▸ What is asked
Return, verbatim and with nothing else, everything from the line containing "Segment anything that is **right" down to the last of the lines below, both ends included.
::: Given records
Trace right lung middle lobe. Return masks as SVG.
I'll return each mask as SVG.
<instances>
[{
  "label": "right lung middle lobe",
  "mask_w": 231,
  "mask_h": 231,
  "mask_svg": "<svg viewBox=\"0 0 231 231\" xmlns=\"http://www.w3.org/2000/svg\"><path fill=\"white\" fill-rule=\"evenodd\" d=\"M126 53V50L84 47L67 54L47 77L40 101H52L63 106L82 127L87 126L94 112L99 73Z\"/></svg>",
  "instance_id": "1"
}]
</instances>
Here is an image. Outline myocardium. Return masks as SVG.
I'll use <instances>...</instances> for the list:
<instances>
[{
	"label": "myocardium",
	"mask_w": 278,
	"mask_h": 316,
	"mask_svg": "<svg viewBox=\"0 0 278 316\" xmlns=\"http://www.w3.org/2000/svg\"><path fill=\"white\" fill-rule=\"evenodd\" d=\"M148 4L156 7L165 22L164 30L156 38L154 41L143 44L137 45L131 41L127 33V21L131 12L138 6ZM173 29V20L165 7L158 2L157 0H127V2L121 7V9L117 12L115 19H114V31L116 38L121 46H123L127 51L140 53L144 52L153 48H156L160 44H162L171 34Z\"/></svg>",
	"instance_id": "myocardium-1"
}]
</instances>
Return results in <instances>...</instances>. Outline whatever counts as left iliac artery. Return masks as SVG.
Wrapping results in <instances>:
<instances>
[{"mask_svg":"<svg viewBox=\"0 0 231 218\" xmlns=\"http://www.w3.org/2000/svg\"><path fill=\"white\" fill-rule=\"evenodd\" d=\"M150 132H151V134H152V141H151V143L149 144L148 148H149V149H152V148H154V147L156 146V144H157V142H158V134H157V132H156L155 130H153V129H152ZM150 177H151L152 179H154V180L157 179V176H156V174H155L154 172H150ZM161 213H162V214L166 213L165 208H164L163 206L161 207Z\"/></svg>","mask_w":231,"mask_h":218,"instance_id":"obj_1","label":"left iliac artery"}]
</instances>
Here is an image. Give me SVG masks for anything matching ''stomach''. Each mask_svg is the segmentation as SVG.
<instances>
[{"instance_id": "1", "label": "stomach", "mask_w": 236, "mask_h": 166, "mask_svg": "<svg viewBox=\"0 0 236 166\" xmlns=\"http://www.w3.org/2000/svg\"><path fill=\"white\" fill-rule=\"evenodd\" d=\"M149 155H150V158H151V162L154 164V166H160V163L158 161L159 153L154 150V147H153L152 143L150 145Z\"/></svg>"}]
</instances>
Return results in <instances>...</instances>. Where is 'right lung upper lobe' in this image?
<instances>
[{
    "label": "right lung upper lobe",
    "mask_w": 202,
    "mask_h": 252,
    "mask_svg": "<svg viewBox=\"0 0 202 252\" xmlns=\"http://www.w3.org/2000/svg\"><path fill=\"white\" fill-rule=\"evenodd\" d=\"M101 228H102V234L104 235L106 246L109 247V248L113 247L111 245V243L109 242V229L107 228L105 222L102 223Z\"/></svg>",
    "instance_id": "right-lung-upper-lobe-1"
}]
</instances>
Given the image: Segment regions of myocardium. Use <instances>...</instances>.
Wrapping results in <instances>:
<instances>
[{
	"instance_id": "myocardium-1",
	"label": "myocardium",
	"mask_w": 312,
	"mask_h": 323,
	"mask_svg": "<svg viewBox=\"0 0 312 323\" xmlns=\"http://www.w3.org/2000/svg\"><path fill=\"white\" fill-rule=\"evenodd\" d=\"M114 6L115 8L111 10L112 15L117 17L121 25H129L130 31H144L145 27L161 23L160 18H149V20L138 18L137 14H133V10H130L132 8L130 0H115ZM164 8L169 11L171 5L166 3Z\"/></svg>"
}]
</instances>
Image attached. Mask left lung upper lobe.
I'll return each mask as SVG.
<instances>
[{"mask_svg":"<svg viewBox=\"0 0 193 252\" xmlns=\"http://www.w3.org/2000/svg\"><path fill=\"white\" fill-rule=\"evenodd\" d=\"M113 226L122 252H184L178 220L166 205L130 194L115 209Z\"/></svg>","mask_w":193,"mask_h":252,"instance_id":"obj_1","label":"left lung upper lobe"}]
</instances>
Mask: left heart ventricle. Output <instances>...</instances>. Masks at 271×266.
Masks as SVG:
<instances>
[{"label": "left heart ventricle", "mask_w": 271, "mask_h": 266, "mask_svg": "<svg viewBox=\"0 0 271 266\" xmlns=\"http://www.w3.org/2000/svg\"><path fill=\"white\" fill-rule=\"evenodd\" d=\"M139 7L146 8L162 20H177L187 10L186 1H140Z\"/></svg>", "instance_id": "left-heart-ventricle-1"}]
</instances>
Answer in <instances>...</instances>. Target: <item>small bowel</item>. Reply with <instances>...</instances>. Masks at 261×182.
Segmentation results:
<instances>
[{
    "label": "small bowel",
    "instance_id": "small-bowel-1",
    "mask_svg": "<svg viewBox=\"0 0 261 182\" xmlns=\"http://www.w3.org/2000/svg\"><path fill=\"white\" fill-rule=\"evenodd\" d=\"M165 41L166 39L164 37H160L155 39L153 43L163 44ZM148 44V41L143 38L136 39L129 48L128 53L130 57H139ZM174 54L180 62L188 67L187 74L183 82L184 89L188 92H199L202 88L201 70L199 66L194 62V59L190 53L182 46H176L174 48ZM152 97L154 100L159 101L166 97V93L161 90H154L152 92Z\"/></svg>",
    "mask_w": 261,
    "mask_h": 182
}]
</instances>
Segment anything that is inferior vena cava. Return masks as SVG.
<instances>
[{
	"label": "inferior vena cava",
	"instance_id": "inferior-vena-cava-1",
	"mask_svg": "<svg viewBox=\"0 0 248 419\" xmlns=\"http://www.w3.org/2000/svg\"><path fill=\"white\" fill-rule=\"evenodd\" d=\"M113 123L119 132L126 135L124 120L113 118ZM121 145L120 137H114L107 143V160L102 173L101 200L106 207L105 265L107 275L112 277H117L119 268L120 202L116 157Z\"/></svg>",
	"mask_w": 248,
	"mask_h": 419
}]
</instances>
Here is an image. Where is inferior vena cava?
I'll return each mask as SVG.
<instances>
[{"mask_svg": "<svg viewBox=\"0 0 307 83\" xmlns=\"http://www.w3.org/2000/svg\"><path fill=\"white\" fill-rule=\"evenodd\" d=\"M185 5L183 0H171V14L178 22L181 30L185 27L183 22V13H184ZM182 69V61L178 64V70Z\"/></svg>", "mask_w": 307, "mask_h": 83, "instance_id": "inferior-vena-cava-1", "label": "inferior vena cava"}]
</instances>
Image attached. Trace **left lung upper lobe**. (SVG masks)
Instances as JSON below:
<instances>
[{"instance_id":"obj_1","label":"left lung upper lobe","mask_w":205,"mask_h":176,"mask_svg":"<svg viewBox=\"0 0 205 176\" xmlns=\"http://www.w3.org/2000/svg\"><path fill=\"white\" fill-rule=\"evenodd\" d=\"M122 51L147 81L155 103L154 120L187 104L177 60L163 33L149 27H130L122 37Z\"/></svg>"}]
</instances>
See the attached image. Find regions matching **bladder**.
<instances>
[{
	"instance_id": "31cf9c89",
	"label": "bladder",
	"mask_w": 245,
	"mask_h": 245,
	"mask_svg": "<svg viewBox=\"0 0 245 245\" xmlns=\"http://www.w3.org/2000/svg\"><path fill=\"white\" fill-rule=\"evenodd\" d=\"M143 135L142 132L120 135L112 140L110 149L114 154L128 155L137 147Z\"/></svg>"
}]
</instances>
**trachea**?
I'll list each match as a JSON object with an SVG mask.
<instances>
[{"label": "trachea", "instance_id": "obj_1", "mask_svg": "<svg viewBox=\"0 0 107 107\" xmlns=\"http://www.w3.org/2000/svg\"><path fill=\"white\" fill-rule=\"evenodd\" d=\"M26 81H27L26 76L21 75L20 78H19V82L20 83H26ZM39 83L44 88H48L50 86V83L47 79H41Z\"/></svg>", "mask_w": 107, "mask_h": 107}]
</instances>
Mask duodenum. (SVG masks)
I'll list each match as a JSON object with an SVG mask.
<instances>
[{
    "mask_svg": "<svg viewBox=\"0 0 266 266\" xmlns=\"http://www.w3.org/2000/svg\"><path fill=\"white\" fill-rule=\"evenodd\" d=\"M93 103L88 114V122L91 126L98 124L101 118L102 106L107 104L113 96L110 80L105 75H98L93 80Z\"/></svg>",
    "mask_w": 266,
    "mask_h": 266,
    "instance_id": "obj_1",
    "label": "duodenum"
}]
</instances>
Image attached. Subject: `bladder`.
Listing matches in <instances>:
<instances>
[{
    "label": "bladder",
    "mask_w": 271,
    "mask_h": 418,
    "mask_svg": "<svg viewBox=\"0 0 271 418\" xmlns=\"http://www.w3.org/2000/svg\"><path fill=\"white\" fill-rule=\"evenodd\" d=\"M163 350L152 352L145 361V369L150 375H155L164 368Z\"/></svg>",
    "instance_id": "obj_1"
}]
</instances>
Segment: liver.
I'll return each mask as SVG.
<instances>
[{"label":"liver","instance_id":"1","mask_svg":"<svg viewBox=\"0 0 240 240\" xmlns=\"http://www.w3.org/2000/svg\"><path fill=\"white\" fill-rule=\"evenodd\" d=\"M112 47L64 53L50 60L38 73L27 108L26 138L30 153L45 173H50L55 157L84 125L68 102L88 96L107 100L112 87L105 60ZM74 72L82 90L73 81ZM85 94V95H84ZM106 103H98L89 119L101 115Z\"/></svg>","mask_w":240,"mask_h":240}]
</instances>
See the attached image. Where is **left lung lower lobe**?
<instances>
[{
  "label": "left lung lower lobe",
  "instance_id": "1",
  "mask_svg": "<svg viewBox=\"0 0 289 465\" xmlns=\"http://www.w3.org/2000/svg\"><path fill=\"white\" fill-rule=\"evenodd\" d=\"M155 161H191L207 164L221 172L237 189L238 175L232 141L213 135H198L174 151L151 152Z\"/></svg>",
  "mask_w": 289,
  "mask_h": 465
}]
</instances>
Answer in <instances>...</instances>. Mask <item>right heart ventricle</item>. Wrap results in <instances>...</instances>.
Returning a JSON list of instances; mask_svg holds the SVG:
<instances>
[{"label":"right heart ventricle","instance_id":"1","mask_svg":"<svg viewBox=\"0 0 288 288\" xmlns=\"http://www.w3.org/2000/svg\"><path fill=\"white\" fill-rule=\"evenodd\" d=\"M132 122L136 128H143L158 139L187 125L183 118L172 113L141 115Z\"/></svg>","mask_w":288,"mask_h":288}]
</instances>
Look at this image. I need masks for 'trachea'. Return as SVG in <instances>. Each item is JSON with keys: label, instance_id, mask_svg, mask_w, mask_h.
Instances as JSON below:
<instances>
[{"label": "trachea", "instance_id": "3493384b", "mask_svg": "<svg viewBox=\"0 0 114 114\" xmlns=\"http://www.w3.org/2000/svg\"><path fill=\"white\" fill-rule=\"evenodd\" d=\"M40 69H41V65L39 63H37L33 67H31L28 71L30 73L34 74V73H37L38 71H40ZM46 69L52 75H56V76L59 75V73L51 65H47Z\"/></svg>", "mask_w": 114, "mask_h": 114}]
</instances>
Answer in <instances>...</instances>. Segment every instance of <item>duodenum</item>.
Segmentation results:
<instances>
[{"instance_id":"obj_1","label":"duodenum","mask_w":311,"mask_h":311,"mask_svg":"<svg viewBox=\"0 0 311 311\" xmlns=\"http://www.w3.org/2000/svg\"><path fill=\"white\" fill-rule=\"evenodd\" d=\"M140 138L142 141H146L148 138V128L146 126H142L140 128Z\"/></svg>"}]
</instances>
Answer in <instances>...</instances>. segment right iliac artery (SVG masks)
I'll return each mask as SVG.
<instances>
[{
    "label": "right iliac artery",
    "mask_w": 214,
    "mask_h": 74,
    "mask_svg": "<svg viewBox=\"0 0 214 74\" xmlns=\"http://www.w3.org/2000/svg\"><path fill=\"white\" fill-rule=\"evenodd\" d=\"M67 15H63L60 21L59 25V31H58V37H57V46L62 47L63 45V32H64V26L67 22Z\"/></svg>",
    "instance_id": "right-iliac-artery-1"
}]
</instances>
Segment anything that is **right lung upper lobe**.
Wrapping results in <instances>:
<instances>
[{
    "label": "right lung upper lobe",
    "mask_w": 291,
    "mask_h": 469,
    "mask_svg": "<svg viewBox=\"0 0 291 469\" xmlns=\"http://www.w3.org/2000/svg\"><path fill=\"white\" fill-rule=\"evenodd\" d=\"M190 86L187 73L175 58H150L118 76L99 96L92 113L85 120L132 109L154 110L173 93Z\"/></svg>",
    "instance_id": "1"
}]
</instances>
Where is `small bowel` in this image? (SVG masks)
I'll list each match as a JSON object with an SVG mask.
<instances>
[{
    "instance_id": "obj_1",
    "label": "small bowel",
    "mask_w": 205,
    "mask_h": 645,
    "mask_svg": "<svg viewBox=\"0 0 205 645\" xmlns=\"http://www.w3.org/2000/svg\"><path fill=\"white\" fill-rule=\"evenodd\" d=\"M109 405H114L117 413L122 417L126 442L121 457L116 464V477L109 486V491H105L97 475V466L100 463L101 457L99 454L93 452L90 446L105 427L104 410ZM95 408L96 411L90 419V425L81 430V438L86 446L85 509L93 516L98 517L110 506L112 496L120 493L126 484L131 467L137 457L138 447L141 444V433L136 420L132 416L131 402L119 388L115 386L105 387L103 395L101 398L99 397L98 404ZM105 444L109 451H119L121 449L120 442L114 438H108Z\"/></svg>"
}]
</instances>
::::::
▸ Solved problem
Segment anything that is **right lung upper lobe**.
Wrapping results in <instances>:
<instances>
[{
    "label": "right lung upper lobe",
    "mask_w": 291,
    "mask_h": 469,
    "mask_svg": "<svg viewBox=\"0 0 291 469\" xmlns=\"http://www.w3.org/2000/svg\"><path fill=\"white\" fill-rule=\"evenodd\" d=\"M190 86L187 73L175 58H150L118 76L99 96L92 113L85 120L132 109L154 110L173 93Z\"/></svg>",
    "instance_id": "1"
}]
</instances>
Where is `small bowel` in this image? (SVG masks)
I'll list each match as a JSON object with an SVG mask.
<instances>
[{
    "instance_id": "obj_1",
    "label": "small bowel",
    "mask_w": 205,
    "mask_h": 645,
    "mask_svg": "<svg viewBox=\"0 0 205 645\" xmlns=\"http://www.w3.org/2000/svg\"><path fill=\"white\" fill-rule=\"evenodd\" d=\"M109 405H114L117 413L122 417L126 442L121 457L116 464V477L109 486V491H105L97 475V466L100 463L101 457L99 454L93 452L90 446L105 427L104 410ZM95 408L96 411L90 419V425L81 430V438L86 446L85 509L93 516L98 517L110 506L112 496L120 493L126 484L131 467L137 457L138 447L141 444V433L136 420L132 416L131 402L119 388L115 386L105 387L103 395L101 398L99 397L98 404ZM105 444L109 451H119L121 449L120 442L114 438H108Z\"/></svg>"
}]
</instances>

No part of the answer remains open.